Sonreí ampliamente mientras alcanzaba mi Biblia.
—Y así es exactamente con el pecado. Observa lo que dice la Biblia: “La maldad matará al impío”; “La paga del pecado es muerte, pero el regalo de Dios es vida eterna”; “El pecado, cuando ha crecido, da a luz la muerte”; y “El que siembra para complacer su naturaleza pecaminosa, de esa naturaleza cosechará destrucción” (Salmo 34:21; Romanos 6:23; Santiago 1:15; Gálatas 6:8, NVI 1984, énfasis añadido). La Biblia enseña que el pecado, al igual que la fibrosis quística, si no se trata, resulta en muerte. Dios odia el pecado como un médico odia una enfermedad, porque el pecado destruye a quienes Él ama. Y Dios, al igual que un médico, ama a sus pacientes enfermos (todos nosotros, pecadores atados a esta tierra) y trabaja incansablemente para sanar y salvar.
—La diferencia entre Dios y tu médico es que tu médico no tiene a alguien diciéndote que él es malo, enojado, implacable, severo y que quiere hacerte daño. Dios, en cambio, tiene un enemigo, el padre de la mentira, que trabaja constantemente para tergiversarlo, para hacernos creer perversidades sobre Él de modo que no confiemos en Él y, por tanto, no abramos nuestro corazón a su sanación genuina.

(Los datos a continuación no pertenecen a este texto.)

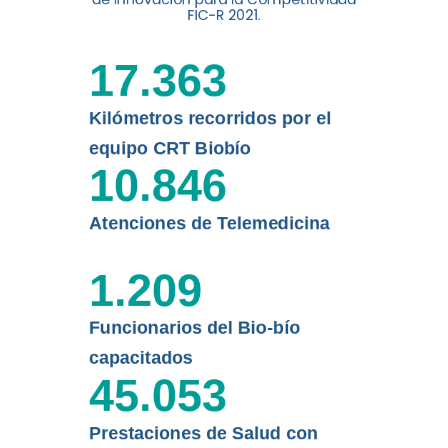
digital a los habitantes...
FIC-R 2021.
Leer más
17.363
Kilómetros recorridos por el
equipo CRT Biobío
10.846
Atenciones de Telemedicina
1.209
Funcionarios del Bio-bío
capacitados
45.053
Prestaciones de Salud con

Nuestro pensamiento se ha vuelto tan retorcido que ¡tenemos más miedo de nuestro médico espiritual (Dios) que de la enfermedad (el pecado) que nos está matando!
—Savannah, cuando veas la verdad acerca de Dios y abras tu corazón en confianza hacia Él, Él te sanará. Eliminará tu culpa, restaurará tu dignidad y renovará tu corazón para que sea como el suyo.

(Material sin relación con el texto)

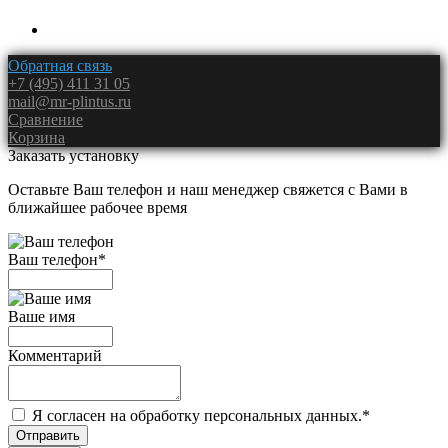
Обратная связь
+7 (495) 411 31 05
mail@mr-plintus.ru
Сравнение
Корзина
Заказать установку
Оставьте Ваш телефон и наш менеджер свяжется с Вами в
ближайшее рабочее время
Ваш телефон
*
Ваше имя
Комментарий
Я согласен на обработку персональных данных.
*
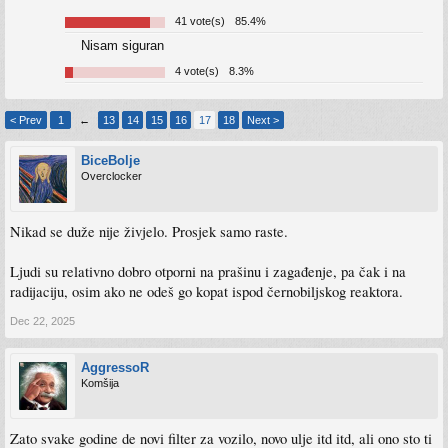
41 vote(s)
85.4%
Nisam siguran
4 vote(s)
8.3%
< Prev
1
←
13
14
15
16
17
18
Next >
BiceBolje
Overclocker
Nikad se duže nije živjelo. Prosjek samo raste.
Ljudi su relativno dobro otporni na prašinu i zagađenje, pa čak i na
radijaciju, osim ako ne odeš go kopat ispod černobiljskog reaktora.
Dec 22, 2025
AggressoR
Komšija
Zato svake godine de novi filter za vozilo, novo ulje itd itd, ali ono sto ti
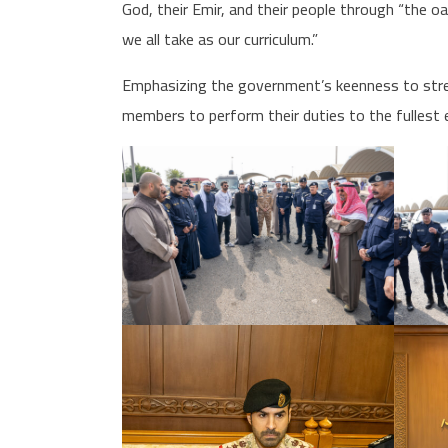
God, their Emir, and their people through “the oa
we all take as our curriculum.”
Emphasizing the government’s keenness to streng
members to perform their duties to the fullest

—¡Eso es lo que quiero! —dijo, su voz reflejando el anhelo de su corazón—. Quiero paz. Pero ¿cómo? No sé cómo. Ni siquiera sé cómo orar.
—Orar es simplemente hablar con Dios como hablar con uno de tus amigos. Es abrir tu corazón a Dios y contarle exactamente lo que estás pensando, sintiendo, deseando. Orar es compartir con Dios los secretos más profundos de tu vida: tus sueños, miedos, alegrías y tristezas. Las investigaciones cerebrales muestran que quince minutos al día de meditación o comunión reflexiva con el Dios del amor resultan en un desarrollo medible de la corteza prefrontal, especialmente en la corteza cingulada anterior (ACC). Esta es el área donde experimentamos amor, compasión y empatía. Cuanto más saludable está la ACC, más tranquila está la amígdala (centro de alarma), y menos miedo y ansiedad experimentamos. ¡Verdaderamente, el amor echa fuera el temor! Si quieres que Dios te sane, si deseas su presencia, perdón y gracia, todo lo que tienes que hacer es decírselo, darle permiso para entrar en tu corazón y luego pasar tiempo reflexivo en comunión con Él cada día.
Savannah no es la única que lucha con culpa, miedo e inseguridad, buscando paz. Desde la caída de Adán y Eva, toda la humanidad ha estado luchando. Pero si el diagnóstico es incorrecto, el tratamiento normalmente también lo es. La sanación comienza cuando finalmente reconocemos nuestra condición pecaminosa, comprendemos la verdad acerca de Dios y nos rendimos a Él. Hasta entonces, los síntomas solo empeoran.